▸ **TRY IT**: Rewrite the listing below, replacing each "pressure gauge" with "manometer" and keeping everything else the same.

DATA FOR THIS EXERCISE Start Marker

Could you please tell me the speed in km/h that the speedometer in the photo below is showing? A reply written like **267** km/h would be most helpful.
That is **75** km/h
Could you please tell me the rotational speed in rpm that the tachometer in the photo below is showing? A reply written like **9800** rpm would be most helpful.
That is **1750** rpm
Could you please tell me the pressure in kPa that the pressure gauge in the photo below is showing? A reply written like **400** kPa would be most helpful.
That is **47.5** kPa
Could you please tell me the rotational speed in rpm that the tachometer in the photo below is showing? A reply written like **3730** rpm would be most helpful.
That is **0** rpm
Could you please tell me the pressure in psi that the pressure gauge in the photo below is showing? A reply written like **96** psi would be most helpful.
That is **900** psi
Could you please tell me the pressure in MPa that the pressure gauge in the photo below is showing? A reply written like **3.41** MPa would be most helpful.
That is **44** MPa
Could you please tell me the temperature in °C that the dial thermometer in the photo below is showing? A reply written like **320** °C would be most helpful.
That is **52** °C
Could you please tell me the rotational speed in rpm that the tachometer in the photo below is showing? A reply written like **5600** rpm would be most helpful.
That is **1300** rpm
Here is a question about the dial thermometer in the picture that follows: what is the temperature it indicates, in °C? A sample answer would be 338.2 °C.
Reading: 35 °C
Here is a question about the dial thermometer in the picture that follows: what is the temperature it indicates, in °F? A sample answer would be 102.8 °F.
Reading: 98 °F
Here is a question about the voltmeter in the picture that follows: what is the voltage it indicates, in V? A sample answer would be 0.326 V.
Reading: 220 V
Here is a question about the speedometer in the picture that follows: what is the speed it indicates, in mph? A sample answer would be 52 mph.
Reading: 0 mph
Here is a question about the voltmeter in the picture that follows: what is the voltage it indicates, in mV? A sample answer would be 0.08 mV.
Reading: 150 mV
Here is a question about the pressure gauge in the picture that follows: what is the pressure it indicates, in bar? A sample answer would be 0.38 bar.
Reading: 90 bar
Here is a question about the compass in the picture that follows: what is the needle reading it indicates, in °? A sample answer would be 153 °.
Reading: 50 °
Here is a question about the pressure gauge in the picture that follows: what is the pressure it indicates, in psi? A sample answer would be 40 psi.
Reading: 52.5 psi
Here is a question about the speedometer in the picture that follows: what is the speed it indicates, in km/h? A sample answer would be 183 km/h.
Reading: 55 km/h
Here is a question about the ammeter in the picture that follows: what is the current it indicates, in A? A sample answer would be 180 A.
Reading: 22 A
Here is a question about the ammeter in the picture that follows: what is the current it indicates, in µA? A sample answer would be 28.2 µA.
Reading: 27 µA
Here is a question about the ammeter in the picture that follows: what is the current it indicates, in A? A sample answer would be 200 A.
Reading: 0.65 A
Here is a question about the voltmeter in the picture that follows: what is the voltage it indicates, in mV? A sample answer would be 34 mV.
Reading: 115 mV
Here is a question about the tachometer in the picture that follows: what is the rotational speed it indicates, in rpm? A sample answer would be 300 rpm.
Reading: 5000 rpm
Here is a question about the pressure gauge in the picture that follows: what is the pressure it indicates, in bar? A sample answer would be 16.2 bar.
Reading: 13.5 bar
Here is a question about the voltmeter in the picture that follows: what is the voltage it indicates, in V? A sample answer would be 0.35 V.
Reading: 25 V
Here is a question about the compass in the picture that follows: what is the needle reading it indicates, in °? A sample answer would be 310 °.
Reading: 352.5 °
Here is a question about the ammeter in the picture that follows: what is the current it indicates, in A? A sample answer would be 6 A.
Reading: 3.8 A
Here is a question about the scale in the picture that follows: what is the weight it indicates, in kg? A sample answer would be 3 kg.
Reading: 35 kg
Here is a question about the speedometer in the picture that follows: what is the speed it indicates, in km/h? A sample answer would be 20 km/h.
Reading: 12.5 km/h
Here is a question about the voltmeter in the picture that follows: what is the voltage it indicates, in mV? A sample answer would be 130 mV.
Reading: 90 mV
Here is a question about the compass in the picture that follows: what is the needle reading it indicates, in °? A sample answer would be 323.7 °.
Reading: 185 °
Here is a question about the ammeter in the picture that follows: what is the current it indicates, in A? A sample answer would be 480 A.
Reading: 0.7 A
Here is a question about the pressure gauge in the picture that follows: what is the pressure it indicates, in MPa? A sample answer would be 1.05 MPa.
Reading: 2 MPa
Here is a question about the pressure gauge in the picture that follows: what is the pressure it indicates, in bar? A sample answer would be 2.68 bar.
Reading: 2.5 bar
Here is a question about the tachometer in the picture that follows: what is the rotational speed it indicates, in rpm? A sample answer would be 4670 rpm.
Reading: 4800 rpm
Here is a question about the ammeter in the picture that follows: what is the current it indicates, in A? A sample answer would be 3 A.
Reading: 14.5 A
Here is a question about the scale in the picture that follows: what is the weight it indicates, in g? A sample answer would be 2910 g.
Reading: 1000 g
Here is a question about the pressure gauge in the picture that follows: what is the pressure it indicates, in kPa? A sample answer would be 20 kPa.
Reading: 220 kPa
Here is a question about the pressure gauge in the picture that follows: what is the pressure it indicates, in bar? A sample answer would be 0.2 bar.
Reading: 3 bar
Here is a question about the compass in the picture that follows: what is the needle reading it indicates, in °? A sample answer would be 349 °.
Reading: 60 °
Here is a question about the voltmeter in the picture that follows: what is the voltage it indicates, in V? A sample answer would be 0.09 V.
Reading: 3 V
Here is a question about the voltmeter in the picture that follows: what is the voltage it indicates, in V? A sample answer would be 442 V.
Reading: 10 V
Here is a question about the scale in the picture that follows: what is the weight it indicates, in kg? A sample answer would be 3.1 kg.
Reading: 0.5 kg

DATA FOR THIS EXERCISE End Marker

▸ **YOUR SOLUTION**:
Could you please tell me the speed in km/h that the speedometer in the photo below is showing? A reply written like **267** km/h would be most helpful.
That is **75** km/h
Could you please tell me the rotational speed in rpm that the tachometer in the photo below is showing? A reply written like **9800** rpm would be most helpful.
That is **1750** rpm
Could you please tell me the pressure in kPa that the manometer in the photo below is showing? A reply written like **400** kPa would be most helpful.
That is **47.5** kPa
Could you please tell me the rotational speed in rpm that the tachometer in the photo below is showing? A reply written like **3730** rpm would be most helpful.
That is **0** rpm
Could you please tell me the pressure in psi that the manometer in the photo below is showing? A reply written like **96** psi would be most helpful.
That is **900** psi
Could you please tell me the pressure in MPa that the manometer in the photo below is showing? A reply written like **3.41** MPa would be most helpful.
That is **44** MPa
Could you please tell me the temperature in °C that the dial thermometer in the photo below is showing? A reply written like **320** °C would be most helpful.
That is **52** °C
Could you please tell me the rotational speed in rpm that the tachometer in the photo below is showing? A reply written like **5600** rpm would be most helpful.
That is **1300** rpm
Here is a question about the dial thermometer in the picture that follows: what is the temperature it indicates, in °C? A sample answer would be 338.2 °C.
Reading: 35 °C
Here is a question about the dial thermometer in the picture that follows: what is the temperature it indicates, in °F? A sample answer would be 102.8 °F.
Reading: 98 °F
Here is a question about the voltmeter in the picture that follows: what is the voltage it indicates, in V? A sample answer would be 0.326 V.
Reading: 220 V
Here is a question about the speedometer in the picture that follows: what is the speed it indicates, in mph? A sample answer would be 52 mph.
Reading: 0 mph
Here is a question about the voltmeter in the picture that follows: what is the voltage it indicates, in mV? A sample answer would be 0.08 mV.
Reading: 150 mV
Here is a question about the manometer in the picture that follows: what is the pressure it indicates, in bar? A sample answer would be 0.38 bar.
Reading: 90 bar
Here is a question about the compass in the picture that follows: what is the needle reading it indicates, in °? A sample answer would be 153 °.
Reading: 50 °
Here is a question about the manometer in the picture that follows: what is the pressure it indicates, in psi? A sample answer would be 40 psi.
Reading: 52.5 psi
Here is a question about the speedometer in the picture that follows: what is the speed it indicates, in km/h? A sample answer would be 183 km/h.
Reading: 55 km/h
Here is a question about the ammeter in the picture that follows: what is the current it indicates, in A? A sample answer would be 180 A.
Reading: 22 A
Here is a question about the ammeter in the picture that follows: what is the current it indicates, in µA? A sample answer would be 28.2 µA.
Reading: 27 µA
Here is a question about the ammeter in the picture that follows: what is the current it indicates, in A? A sample answer would be 200 A.
Reading: 0.65 A
Here is a question about the voltmeter in the picture that follows: what is the voltage it indicates, in mV? A sample answer would be 34 mV.
Reading: 115 mV
Here is a question about the tachometer in the picture that follows: what is the rotational speed it indicates, in rpm? A sample answer would be 300 rpm.
Reading: 5000 rpm
Here is a question about the manometer in the picture that follows: what is the pressure it indicates, in bar? A sample answer would be 16.2 bar.
Reading: 13.5 bar
Here is a question about the voltmeter in the picture that follows: what is the voltage it indicates, in V? A sample answer would be 0.35 V.
Reading: 25 V
Here is a question about the compass in the picture that follows: what is the needle reading it indicates, in °? A sample answer would be 310 °.
Reading: 352.5 °
Here is a question about the ammeter in the picture that follows: what is the current it indicates, in A? A sample answer would be 6 A.
Reading: 3.8 A
Here is a question about the scale in the picture that follows: what is the weight it indicates, in kg? A sample answer would be 3 kg.
Reading: 35 kg
Here is a question about the speedometer in the picture that follows: what is the speed it indicates, in km/h? A sample answer would be 20 km/h.
Reading: 12.5 km/h
Here is a question about the voltmeter in the picture that follows: what is the voltage it indicates, in mV? A sample answer would be 130 mV.
Reading: 90 mV
Here is a question about the compass in the picture that follows: what is the needle reading it indicates, in °? A sample answer would be 323.7 °.
Reading: 185 °
Here is a question about the ammeter in the picture that follows: what is the current it indicates, in A? A sample answer would be 480 A.
Reading: 0.7 A
Here is a question about the manometer in the picture that follows: what is the pressure it indicates, in MPa? A sample answer would be 1.05 MPa.
Reading: 2 MPa
Here is a question about the manometer in the picture that follows: what is the pressure it indicates, in bar? A sample answer would be 2.68 bar.
Reading: 2.5 bar
Here is a question about the tachometer in the picture that follows: what is the rotational speed it indicates, in rpm? A sample answer would be 4670 rpm.
Reading: 4800 rpm
Here is a question about the ammeter in the picture that follows: what is the current it indicates, in A? A sample answer would be 3 A.
Reading: 14.5 A
Here is a question about the scale in the picture that follows: what is the weight it indicates, in g? A sample answer would be 2910 g.
Reading: 1000 g
Here is a question about the manometer in the picture that follows: what is the pressure it indicates, in kPa? A sample answer would be 20 kPa.
Reading: 220 kPa
Here is a question about the manometer in the picture that follows: what is the pressure it indicates, in bar? A sample answer would be 0.2 bar.
Reading: 3 bar
Here is a question about the compass in the picture that follows: what is the needle reading it indicates, in °? A sample answer would be 349 °.
Reading: 60 °
Here is a question about the voltmeter in the picture that follows: what is the voltage it indicates, in V? A sample answer would be 0.09 V.
Reading: 3 V
Here is a question about the voltmeter in the picture that follows: what is the voltage it indicates, in V? A sample answer would be 442 V.
Reading: 10 V
Here is a question about the scale in the picture that follows: what is the weight it indicates, in kg? A sample answer would be 3.1 kg.
Reading: 0.5 kg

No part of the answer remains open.